Ten-run fifth carries Rays past Marlins

Ten-run fifth carries Rays past Marlins

MIAMI -- It had been 46 long days since James Shields last left the mound with a 'W' etched into his record total.

In between, the 27-year-old had seen seven starts, lacking perhaps everything but a bit of luck, as the Rays entered Wednesday 9-2 in games Shields lasted at least six innings, with a slew of come-from-behind wins.

But Wednesday night finally provided a much-needed blowout for an offense that had been sorely lacking, and a pitcher that had been more than deserving, as the Rays gift-wrapped Shields a resounding 15-3, series-clinching victory over the Marlins.

The fifth inning's offensive onslaught played out like a rendition of the "Twelve Days of Christmas" as Tampa Bay sent 15 batters to the plate, with the first nine reaching base safely. The Rays scored a season-high 10 runs in one inning -- just one shy of a club record -- off seven hits, including two homers, two doubles, three singles and a trio of walks.

"That was something special tonight," Evan Longoria said. "I know we can put together some rallies, you know, but I've never seen anything like that."

The biggest star among the juggernaut bats was Carl Crawford, who had a three-run blast in the third inning and went yard again off Florida starter Ryan Tucker to open up the floodgates in the fifth. Crawford's second homer traveled an estimated 429 feet and was followed by a walk and an RBI double from Eric Hinske, who was the last batter Tucker faced.

The Fish went through three arms in that fateful frame, but couldn't contain the Rays' all-cylinders offense, as Tampa Bay -- buoyed by that 10-run fifth inning -- went on to set a new season high in total runs scored (15). It was the largest run tally for the Rays since Sept. 5, 2007, a game that saw the club plate 17 runs vs. the Yankees.

"Nobody was giving up their at-bats," Crawford said of the fifth-inning explosion. "Even when we scored a bunch of runs, guys were still taking their at-bat like it was their last. It was just nice to see everybody get in on the action like that."

With the win, the Rays moved to 15 games over .500 for the first time in franchise history, clinching their fourth Citrus Series victory.

The wealth of good fortune came just one day removed from one of the club's ugliest, mistake-laden wins this year, where the Rays went a dismal 2-for-12 with runners in scoring position.

"We just needed that kind of explosion. Hopefully, that's going to get us going," manager Joe Maddon said. "And again, it's going to get you going through confidence. We do the work, the works there, the mechanics [are] there, all that other kind of stuff. It's about how you feel about yourself, so hopefully after tonight we will have a better feeling about that."

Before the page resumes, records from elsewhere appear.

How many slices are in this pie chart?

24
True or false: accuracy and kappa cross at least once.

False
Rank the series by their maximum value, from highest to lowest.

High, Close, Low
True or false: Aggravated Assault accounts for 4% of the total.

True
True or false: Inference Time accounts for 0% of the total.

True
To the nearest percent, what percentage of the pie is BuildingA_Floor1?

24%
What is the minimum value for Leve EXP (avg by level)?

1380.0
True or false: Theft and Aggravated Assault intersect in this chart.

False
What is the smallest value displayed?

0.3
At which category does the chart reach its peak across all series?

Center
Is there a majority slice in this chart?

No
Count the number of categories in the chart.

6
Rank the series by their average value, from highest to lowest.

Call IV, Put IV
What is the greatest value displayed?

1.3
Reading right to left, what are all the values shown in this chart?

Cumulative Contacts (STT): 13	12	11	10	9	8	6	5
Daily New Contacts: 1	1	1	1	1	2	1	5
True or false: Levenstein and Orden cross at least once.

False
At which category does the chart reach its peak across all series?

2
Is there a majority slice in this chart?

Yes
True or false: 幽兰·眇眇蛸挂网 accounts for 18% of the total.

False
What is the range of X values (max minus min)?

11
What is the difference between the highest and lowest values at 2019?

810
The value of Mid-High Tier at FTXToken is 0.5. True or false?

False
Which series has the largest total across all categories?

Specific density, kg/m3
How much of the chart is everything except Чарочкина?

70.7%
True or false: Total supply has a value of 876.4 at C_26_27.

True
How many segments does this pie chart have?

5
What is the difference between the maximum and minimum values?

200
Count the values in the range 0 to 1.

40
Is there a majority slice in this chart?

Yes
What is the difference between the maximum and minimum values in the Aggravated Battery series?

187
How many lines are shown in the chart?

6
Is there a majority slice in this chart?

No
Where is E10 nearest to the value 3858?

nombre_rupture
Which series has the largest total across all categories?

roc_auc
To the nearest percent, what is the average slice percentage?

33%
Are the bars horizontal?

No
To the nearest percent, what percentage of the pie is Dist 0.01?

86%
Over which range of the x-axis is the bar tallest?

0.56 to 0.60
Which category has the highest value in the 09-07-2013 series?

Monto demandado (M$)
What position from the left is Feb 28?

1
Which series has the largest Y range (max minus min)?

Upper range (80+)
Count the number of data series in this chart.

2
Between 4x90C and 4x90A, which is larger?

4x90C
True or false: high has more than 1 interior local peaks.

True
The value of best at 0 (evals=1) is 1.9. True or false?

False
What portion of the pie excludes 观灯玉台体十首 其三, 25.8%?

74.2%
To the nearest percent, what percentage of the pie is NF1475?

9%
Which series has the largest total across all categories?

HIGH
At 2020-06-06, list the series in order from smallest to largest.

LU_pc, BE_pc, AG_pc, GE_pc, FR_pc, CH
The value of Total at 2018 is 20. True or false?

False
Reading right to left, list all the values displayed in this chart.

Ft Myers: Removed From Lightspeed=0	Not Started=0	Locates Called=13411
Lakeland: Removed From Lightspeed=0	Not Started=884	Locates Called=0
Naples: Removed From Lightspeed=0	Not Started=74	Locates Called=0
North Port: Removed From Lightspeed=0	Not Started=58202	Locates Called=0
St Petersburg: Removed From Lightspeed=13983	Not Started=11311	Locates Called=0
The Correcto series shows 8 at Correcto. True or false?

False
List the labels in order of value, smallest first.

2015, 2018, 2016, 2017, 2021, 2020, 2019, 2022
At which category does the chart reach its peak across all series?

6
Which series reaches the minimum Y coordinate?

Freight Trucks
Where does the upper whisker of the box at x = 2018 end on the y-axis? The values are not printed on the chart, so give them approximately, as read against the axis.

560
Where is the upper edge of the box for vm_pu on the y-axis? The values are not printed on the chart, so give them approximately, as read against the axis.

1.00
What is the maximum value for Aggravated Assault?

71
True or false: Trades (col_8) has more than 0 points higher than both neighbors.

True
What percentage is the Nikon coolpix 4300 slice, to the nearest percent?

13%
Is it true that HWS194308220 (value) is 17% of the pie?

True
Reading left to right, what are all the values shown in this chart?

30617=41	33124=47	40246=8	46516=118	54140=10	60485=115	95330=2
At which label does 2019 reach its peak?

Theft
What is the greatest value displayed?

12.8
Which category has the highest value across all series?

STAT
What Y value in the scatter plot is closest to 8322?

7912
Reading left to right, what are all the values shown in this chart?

While the Marlins bullpen had seemingly no answer for the Rays, it was all Shields for most of the night on Wednesday, as a solo home run by Mike Jacobs in the sixth inning spoiled a potential shutout appearance.

Jacobs' run was the lone blemish for the right-hander, as Shields tossed seven innings of four-hit ball and got out of an early first-and-third jam in the third inning to keep the Marlins bats at bay.

"Crucial moment, he really came through and made difference in tonight's game," Maddon said. "Starting pitchers are about winning games and just to get that next 'W' up there is going to serve as positive motivation going into his next start."

Despite several early miscues, including two defensive errors in the first two innings, Shields kept his composure and was rewarded handily as the Rays bats tattooed their intrastate rival, guiding the right-hander to his fifth win this season.

"Oh absolutely, I'll take that every game," Shields said of the offensive support. "It's like I said, it's a lot easier to pitch that way and it's definitely fun doing that."

It is fun that the Rays hope to replicate as they head into the third game of a six-game Interleague road trip.

"It's just like any other facet of the game, you get hot and then boom, all of sudden it takes off," Maddon said. "Maybe this is something that can get us unstuck and get us rolling in the right direction offensively."

Longoria was equally optimistic that Wednesday's performance wasn't merely a case of smoke and mirrors.

"We don't click too often [offensively]. We find ways to win games," Longoria admitted. "But, that's really what we're capable of when everybody starts doing what they can do."

Brittany Ghiroli is an associate reporter for MLB.com. This story was not subject to the approval of Major League Baseball or its clubs.